Copy the items below word for word, starting with the very first line and going down through the line that contains "34: (412, 571)", with both of those lines included.

******

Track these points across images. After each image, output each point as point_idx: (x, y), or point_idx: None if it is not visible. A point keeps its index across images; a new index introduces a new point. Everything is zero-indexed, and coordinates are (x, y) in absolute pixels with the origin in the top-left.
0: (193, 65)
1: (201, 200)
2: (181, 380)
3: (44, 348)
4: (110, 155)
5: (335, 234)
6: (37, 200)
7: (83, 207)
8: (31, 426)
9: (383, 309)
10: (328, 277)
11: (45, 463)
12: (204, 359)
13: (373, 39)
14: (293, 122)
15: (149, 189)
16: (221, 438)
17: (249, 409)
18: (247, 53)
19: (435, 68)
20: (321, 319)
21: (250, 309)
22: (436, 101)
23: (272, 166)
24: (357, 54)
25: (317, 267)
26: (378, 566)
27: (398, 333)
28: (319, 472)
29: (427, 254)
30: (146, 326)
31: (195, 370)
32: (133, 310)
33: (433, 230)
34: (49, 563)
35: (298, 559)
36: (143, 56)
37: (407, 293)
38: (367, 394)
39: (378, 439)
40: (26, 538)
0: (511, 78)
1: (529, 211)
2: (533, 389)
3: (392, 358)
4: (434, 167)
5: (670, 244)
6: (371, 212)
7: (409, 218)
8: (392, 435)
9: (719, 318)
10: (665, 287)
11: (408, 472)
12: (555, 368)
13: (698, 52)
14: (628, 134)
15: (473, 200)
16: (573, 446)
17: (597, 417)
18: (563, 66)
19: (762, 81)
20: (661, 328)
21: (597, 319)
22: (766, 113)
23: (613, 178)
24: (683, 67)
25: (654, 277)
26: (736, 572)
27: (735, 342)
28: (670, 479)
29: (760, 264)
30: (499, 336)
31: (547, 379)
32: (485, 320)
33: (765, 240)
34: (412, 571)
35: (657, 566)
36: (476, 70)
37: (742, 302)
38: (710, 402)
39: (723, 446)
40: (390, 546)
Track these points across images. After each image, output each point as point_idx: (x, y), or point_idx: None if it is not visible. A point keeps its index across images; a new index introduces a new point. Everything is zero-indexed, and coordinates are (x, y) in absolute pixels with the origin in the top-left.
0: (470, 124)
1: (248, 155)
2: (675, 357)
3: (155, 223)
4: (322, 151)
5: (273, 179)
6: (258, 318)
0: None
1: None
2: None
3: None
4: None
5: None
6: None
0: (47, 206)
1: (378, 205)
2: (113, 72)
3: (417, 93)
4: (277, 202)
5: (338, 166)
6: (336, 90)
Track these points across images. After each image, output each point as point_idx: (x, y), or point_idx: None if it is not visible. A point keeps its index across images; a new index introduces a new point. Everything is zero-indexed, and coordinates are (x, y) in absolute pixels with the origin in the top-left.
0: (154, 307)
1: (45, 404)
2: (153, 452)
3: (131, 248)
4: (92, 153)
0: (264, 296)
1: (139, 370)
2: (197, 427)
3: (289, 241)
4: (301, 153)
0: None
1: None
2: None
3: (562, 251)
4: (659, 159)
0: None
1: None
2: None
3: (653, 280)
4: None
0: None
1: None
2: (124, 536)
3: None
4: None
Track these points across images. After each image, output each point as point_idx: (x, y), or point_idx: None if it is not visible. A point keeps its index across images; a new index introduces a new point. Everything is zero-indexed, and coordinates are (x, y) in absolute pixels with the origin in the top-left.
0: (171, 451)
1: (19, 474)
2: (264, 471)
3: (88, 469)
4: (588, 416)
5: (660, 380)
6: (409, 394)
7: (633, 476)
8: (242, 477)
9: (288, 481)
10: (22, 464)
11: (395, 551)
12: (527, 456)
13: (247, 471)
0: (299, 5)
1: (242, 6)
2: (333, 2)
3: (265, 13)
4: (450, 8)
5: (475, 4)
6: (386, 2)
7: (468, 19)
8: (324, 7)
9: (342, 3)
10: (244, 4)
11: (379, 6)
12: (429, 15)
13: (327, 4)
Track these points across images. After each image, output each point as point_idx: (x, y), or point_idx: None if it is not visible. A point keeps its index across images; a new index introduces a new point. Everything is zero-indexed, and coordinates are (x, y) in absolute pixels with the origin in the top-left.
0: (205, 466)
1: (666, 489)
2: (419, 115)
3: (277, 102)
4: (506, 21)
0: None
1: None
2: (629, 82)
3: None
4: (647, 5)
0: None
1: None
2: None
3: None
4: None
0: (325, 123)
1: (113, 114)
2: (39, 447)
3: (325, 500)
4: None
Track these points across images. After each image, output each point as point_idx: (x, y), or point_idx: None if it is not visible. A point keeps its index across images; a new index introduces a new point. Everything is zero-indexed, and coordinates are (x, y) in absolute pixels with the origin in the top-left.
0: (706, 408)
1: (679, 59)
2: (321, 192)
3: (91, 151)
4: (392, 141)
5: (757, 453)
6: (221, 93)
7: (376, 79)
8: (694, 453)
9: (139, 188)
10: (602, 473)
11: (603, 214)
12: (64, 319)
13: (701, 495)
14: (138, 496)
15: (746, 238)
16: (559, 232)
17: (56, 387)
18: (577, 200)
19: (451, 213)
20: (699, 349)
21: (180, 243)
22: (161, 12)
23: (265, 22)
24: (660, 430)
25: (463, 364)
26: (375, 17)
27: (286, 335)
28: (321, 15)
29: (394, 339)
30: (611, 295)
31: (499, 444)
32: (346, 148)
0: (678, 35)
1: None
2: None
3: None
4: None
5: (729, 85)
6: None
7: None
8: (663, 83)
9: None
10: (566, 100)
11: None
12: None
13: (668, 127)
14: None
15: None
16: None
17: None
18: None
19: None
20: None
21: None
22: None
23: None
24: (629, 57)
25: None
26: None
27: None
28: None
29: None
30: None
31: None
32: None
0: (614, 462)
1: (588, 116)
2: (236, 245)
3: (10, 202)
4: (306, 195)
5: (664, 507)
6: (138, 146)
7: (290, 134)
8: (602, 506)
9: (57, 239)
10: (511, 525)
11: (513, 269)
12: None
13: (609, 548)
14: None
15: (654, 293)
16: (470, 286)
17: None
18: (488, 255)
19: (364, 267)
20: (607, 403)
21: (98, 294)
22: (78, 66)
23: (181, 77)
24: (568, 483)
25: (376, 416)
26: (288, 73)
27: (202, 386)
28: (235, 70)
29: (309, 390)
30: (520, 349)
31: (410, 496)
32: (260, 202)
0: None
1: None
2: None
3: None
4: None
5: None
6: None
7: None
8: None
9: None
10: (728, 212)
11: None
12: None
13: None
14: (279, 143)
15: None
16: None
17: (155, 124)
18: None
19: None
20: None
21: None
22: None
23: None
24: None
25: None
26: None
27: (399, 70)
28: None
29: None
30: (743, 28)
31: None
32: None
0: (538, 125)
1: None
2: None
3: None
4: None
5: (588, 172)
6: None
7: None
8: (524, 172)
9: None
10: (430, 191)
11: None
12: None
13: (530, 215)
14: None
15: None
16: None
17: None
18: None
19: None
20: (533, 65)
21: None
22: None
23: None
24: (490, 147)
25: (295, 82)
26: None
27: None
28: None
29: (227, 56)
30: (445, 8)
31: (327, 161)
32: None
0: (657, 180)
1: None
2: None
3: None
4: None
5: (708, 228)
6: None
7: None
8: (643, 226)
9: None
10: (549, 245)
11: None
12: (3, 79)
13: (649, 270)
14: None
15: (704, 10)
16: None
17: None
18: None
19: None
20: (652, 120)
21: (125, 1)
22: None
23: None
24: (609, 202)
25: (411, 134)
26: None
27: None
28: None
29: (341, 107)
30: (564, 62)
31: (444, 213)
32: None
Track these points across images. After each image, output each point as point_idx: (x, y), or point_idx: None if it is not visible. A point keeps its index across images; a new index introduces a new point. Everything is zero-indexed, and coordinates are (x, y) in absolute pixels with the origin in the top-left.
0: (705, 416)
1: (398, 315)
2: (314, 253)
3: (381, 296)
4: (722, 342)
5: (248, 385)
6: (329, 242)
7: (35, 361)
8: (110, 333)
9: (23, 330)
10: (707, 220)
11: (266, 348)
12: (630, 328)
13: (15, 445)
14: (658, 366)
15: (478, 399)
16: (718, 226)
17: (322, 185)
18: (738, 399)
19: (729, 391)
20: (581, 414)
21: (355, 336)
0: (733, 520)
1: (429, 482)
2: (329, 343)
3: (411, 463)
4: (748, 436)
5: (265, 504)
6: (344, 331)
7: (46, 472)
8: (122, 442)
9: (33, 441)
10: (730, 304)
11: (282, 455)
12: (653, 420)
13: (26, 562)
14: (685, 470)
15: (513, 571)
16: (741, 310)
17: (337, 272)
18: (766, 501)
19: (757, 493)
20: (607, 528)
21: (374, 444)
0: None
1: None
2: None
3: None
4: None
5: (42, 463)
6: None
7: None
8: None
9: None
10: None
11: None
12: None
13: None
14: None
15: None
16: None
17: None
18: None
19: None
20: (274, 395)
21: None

******

EXERCISE RESULT ::
Track these points across images. After each image, output each point as point_idx: (x, y), or point_idx: None if it is not visible. A point keeps its index across images; a new index introduces a new point. Everything is zero-indexed, and coordinates are (x, y) in absolute pixels with the origin in the top-left.
0: (193, 65)
1: (201, 200)
2: (181, 380)
3: (44, 348)
4: (110, 155)
5: (335, 234)
6: (37, 200)
7: (83, 207)
8: (31, 426)
9: (383, 309)
10: (328, 277)
11: (45, 463)
12: (204, 359)
13: (373, 39)
14: (293, 122)
15: (149, 189)
16: (221, 438)
17: (249, 409)
18: (247, 53)
19: (435, 68)
20: (321, 319)
21: (250, 309)
22: (436, 101)
23: (272, 166)
24: (357, 54)
25: (317, 267)
26: (378, 566)
27: (398, 333)
28: (319, 472)
29: (427, 254)
30: (146, 326)
31: (195, 370)
32: (133, 310)
33: (433, 230)
34: (49, 563)
35: (298, 559)
36: (143, 56)
37: (407, 293)
38: (367, 394)
39: (378, 439)
40: (26, 538)
0: (511, 78)
1: (529, 211)
2: (533, 389)
3: (392, 358)
4: (434, 167)
5: (670, 244)
6: (371, 212)
7: (409, 218)
8: (392, 435)
9: (719, 318)
10: (665, 287)
11: (408, 472)
12: (555, 368)
13: (698, 52)
14: (628, 134)
15: (473, 200)
16: (573, 446)
17: (597, 417)
18: (563, 66)
19: (762, 81)
20: (661, 328)
21: (597, 319)
22: (766, 113)
23: (613, 178)
24: (683, 67)
25: (654, 277)
26: (736, 572)
27: (735, 342)
28: (670, 479)
29: (760, 264)
30: (499, 336)
31: (547, 379)
32: (485, 320)
33: (765, 240)
34: (412, 571)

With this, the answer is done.